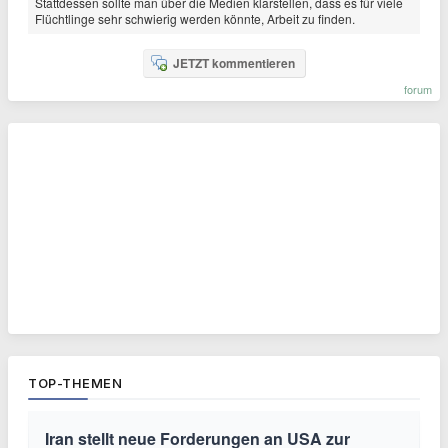
Stattdessen sollte man über die Medien klarstellen, dass es für viele
Flüchtlinge sehr schwierig werden könnte, Arbeit zu finden.
JETZT kommentieren
forum
TOP-THEMEN
Iran stellt neue Forderungen an USA zur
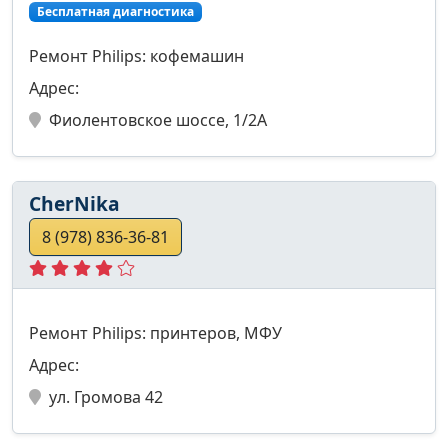
Бесплатная диагностика
Ремонт Philips: кофемашин
Адрес:
Фиолентовское шоссе, 1/2А
CherNika
8 (978) 836-36-81
Ремонт Philips: принтеров, МФУ
Адрес:
ул. Громова 42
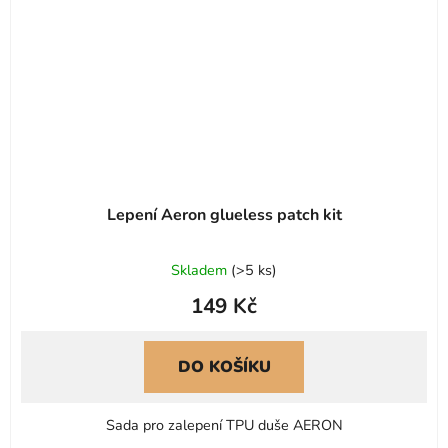
Lepení Aeron glueless patch kit
Skladem
(
>5 ks
)
149 Kč
DO KOŠÍKU
Sada pro zalepení TPU duše AERON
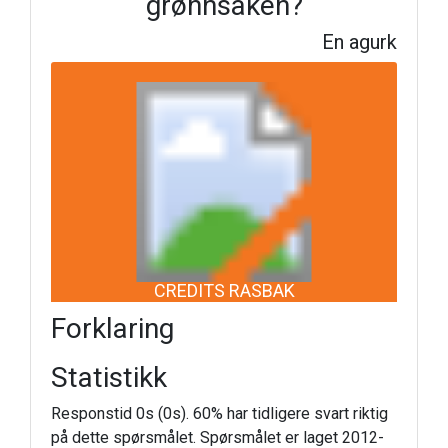
grønnsaken?
En agurk
CREDITS RASBAK
Forklaring
Statistikk
Responstid 0s (0s). 60% har tidligere svart riktig
på dette spørsmålet. Spørsmålet er laget 2012-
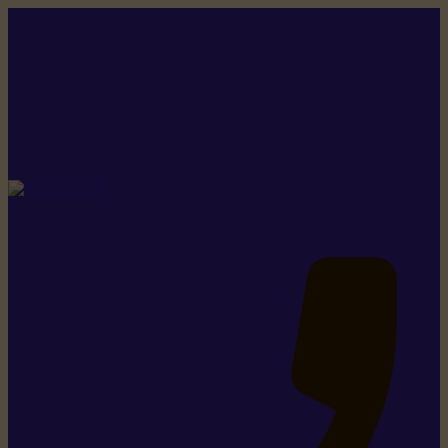
Rikiki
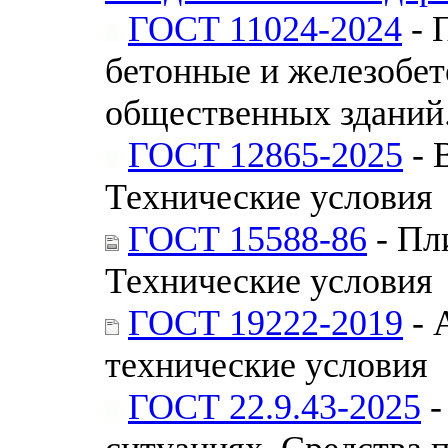
ГОСТ 11024-2024
- 
бетонные и железобе
общественных зданий
ГОСТ 12865-2025
- 
Технические условия
ГОСТ 15588-86
- Пл
Технические условия
ГОСТ 19222-2019
- 
технические условия
ГОСТ 22.9.43-2025
-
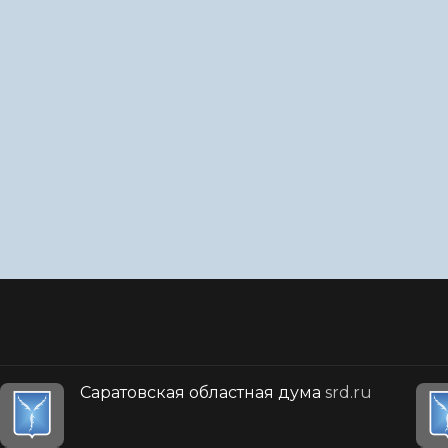
Саратовская областная дума
srd.ru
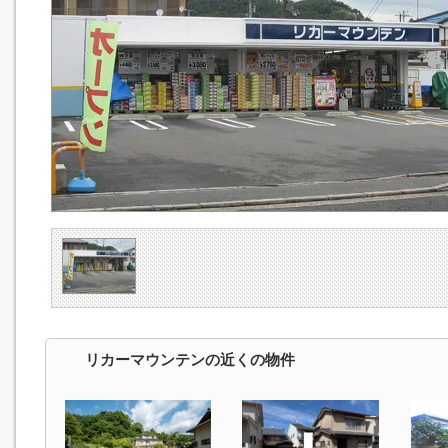
リカーマウンテンの近くの物件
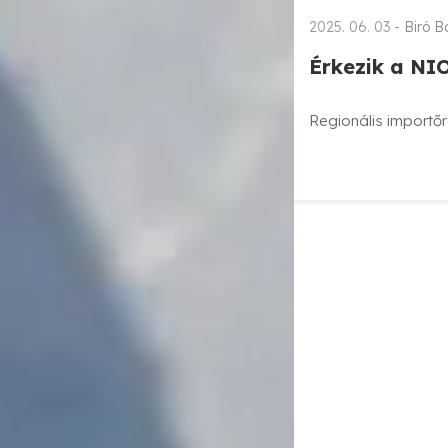
2025. 06. 03 -
Biró B
Érkezik a NI
Regionális importőr 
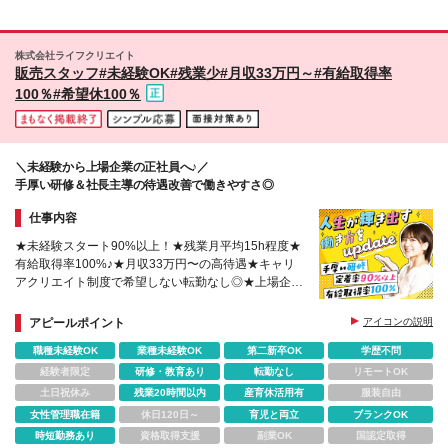
福岡県飯塚市秋松912 ・下関店 山口県下関市勝谷新
町1-10-11 ・宜野湾店 沖縄県宜野湾市我如古448 ・う
るま店 沖縄県宜野湾市我如古448 ・沖縄豊見城店 沖
株式会社ライフクリエイト
縄県豊見城市座安152-1 ・安佐北店 広島県広島市安佐
販売スタッフ#未経験OK#残業少#月収33万円～#有給取得率
北区可部7-1-29 ・熊本けやき通り店 熊本市南区馬渡2
100％#希望休100％
丁目16-15 ・佐賀駅前店 佐賀県佐賀市神野東2丁目5-
17 ・宮崎新名爪店 宮崎県宮崎市新名爪1438-2 (変更
の範囲)上記を除く当社関連勤務地
＼未経験から上場企業の正社員へ♪／
手厚い研修＆社長主導の待遇改善で働きやすさ◎
仕事内容
★未経験スタート90%以上！★残業月平均15h程度★
有給取得率100%♪★月収33万円〜の高待遇★キャリ
アクリエイト制度で希望しない転勤なし◎★上場企業
の安定感抜群！★全店舗の営業時間を19時半から
【19時】へ短縮
アピールポイント
アイコンの説明
職種未経験OK
業種未経験OK
第二新卒OK
学歴不問
経験者限定
研修・教育あり
転勤なし
リモートOK
土日祝休み
残業20時間以内
産育休活用有
服装自由
女性管理職在籍
休日120日～
育児と両立
ブランクOK
時短勤務あり
資格取得支援
副業OK
国認定取得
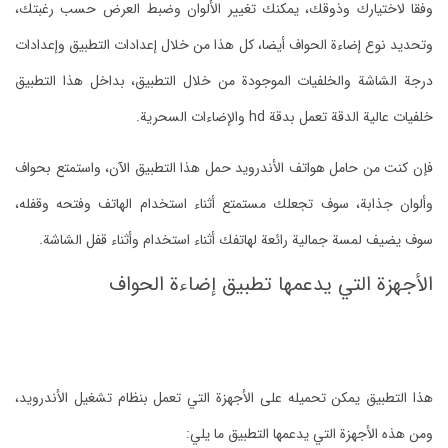
وفقا لاختيارك وذوقك، يمكنك تغيير الألوان وضبط العرض حسب رغبتك،
وتحديد نوع إضاءة الحواف أيضا، كل هذا من خلال إعدادات التطبيق وإعدادات
درجة الشاشة والخلفيات الموجودة من خلال التطبيق، بداخل هذا التطبيق
خلفيات عالية الدقة تعمل بدقة hd والإضاءات السحرية.
فإن كنت من حامل هواتف الأندرويد حمل هذا التطبيق الآن، واستمتع بحواف
وألوان جذابة، سوف تجعلك مستمتع أثناء استخدام الهاتف وفتحه وقفله،
سوف يضيف لمسة جمالية رائعة لهاتفك أثناء استخدام وأثناء قفل الشاشة.
الأجهزة التي يدعمها تطبيق إضاءة الحواف
هذا التطبيق يمكن تحميله على الأجهزة التي تعمل بنظام تشغيل الأندرويد،
ومن هذه الأجهزة التي يدعمها التطبيق ما يلي:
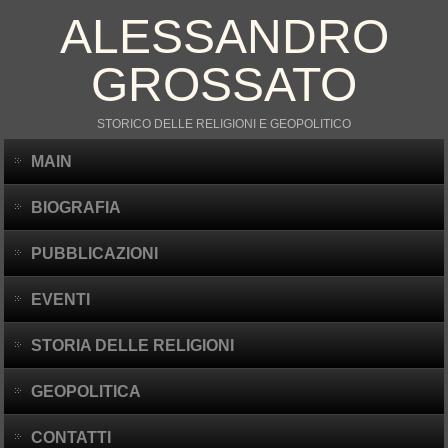
ALESSANDRO
GROSSATO
STORICO DELLE RELIGIONI E GEOPOLITICO
MAIN
BIOGRAFIA
PUBBLICAZIONI
EVENTI
STORIA DELLE RELIGIONI
GEOPOLITICA
CONTATTI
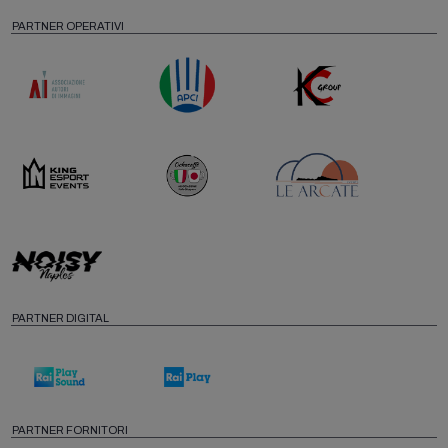
PARTNER OPERATIVI
PARTNER DIGITAL
PARTNER FORNITORI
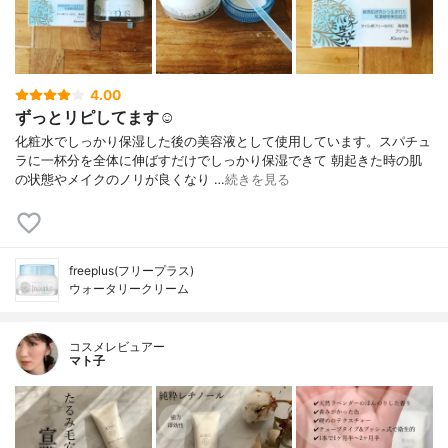
4.00
ずっとリピしてます☺︎
化粧水でしっかり保湿した後の美容液として使用しています。スパチュ
ラに一杯分を全体に伸ばすだけでしっかり保湿できて 朝起きた時の肌
の状態やメイクのノリが良くなり …
続きを見る
freeplus(フリープラス)
ウォータリークリーム
コスメレビュアー
マト子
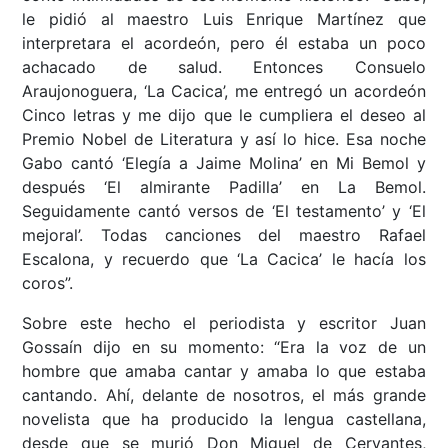
le pidió al maestro Luis Enrique Martínez que
interpretara el acordeón, pero él estaba un poco
achacado de salud. Entonces Consuelo
Araujonoguera, ‘La Cacica’, me entregó un acordeón
Cinco letras y me dijo que le cumpliera el deseo al
Premio Nobel de Literatura y así lo hice. Esa noche
Gabo cantó ‘Elegía a Jaime Molina’ en Mi Bemol y
después ‘El almirante Padilla’ en La Bemol.
Seguidamente cantó versos de ‘El testamento’ y ‘El
mejoral’. Todas canciones del maestro Rafael
Escalona, y recuerdo que ‘La Cacica’ le hacía los
coros”.
Sobre este hecho el periodista y escritor Juan
Gossaín dijo en su momento: “Era la voz de un
hombre que amaba cantar y amaba lo que estaba
cantando. Ahí, delante de nosotros, el más grande
novelista que ha producido la lengua castellana,
desde que se murió Don Miguel de Cervantes,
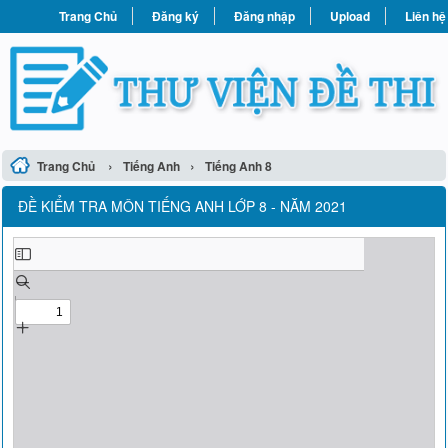
Trang Chủ
Đăng ký
Đăng nhập
Upload
Liên hệ
›
›
Trang Chủ
Tiếng Anh
Tiếng Anh 8
ĐỀ KIỂM TRA MÔN TIẾNG ANH LỚP 8 - NĂM 2021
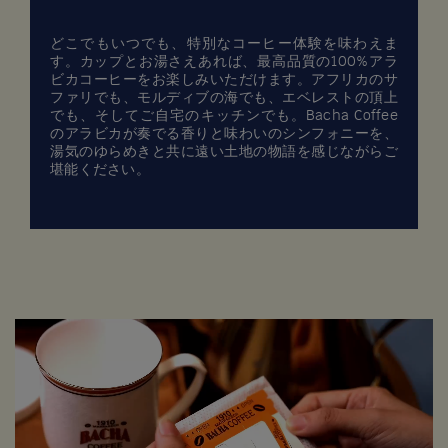
どこでもいつでも、特別なコーヒー体験を味わえま
す。カップとお湯さえあれば、最高品質の100%アラ
ビカコーヒーをお楽しみいただけます。アフリカのサ
ファリでも、モルディブの海でも、エベレストの頂上
でも、そしてご自宅のキッチンでも。Bacha Coffee
のアラビカが奏でる香りと味わいのシンフォニーを、
湯気のゆらめきと共に遠い土地の物語を感じながらご
堪能ください。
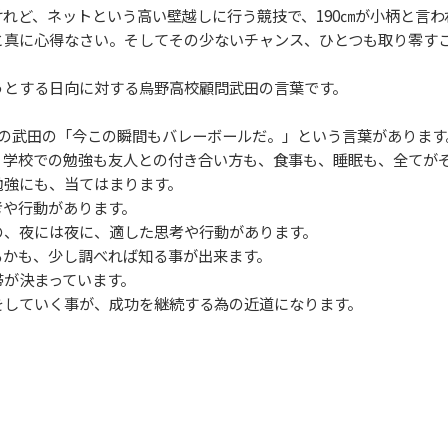
れど、ネットという高い壁越しに行う競技で、190㎝が小柄と言わ
と真に心得なさい。そしてその少ないチャンス、ひとつも取り零す
とする日向に対する烏野高校顧問武田の言葉です。
の武田の「今この瞬間もバレーボールだ。」という言葉があります
学校での勉強も友人との付き合い方も、食事も、睡眠も、全てがそ
強にも、当てはまります。
や行動があります。
、夜には夜に、適した思考や行動があります。
かも、少し調べれば知る事が出来ます。
が決まっています。
していく事が、成功を継続する為の近道になります。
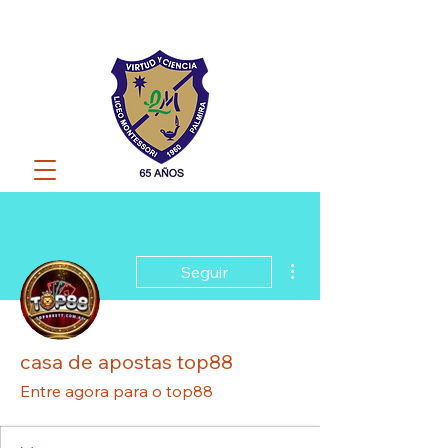
Más acciones
Seguir
casa de apostas top88
Entre agora para o top88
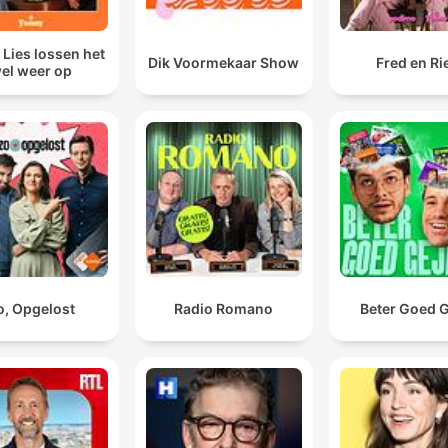
 Lies lossen het
Dik Voormekaar Show
Fred en Ri
el weer op
o, Opgelost
Radio Romano
Beter Goed G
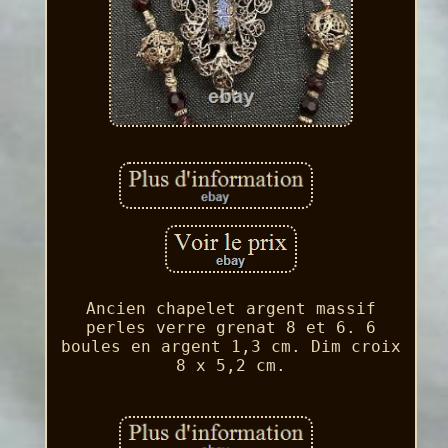
Ancien chapelet argent massif
perles verre grenat 8 et 6. 6
boules en argent 1,3 cm. Dim croix
8 x 5,2 cm.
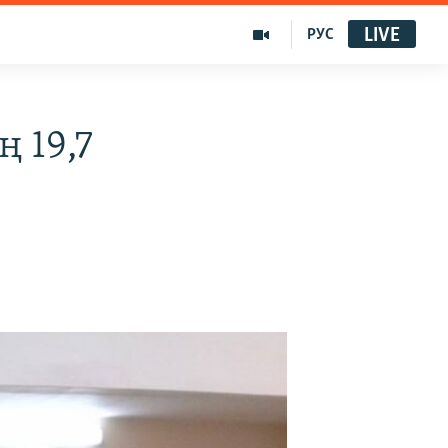
LIVE
РУС
 19,7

* * *

(WHAT IS EXPECTED): Only lines holding the word "الشاشة" are wanted; list them all from the material.

(RESPONSE TO THIS TASK):
درجة الشاشة والخلفيات الموجودة من خلال التطبيق، بداخل هذا التطبيق
سوف يضيف لمسة جمالية رائعة لهاتفك أثناء استخدام وأثناء قفل الشاشة.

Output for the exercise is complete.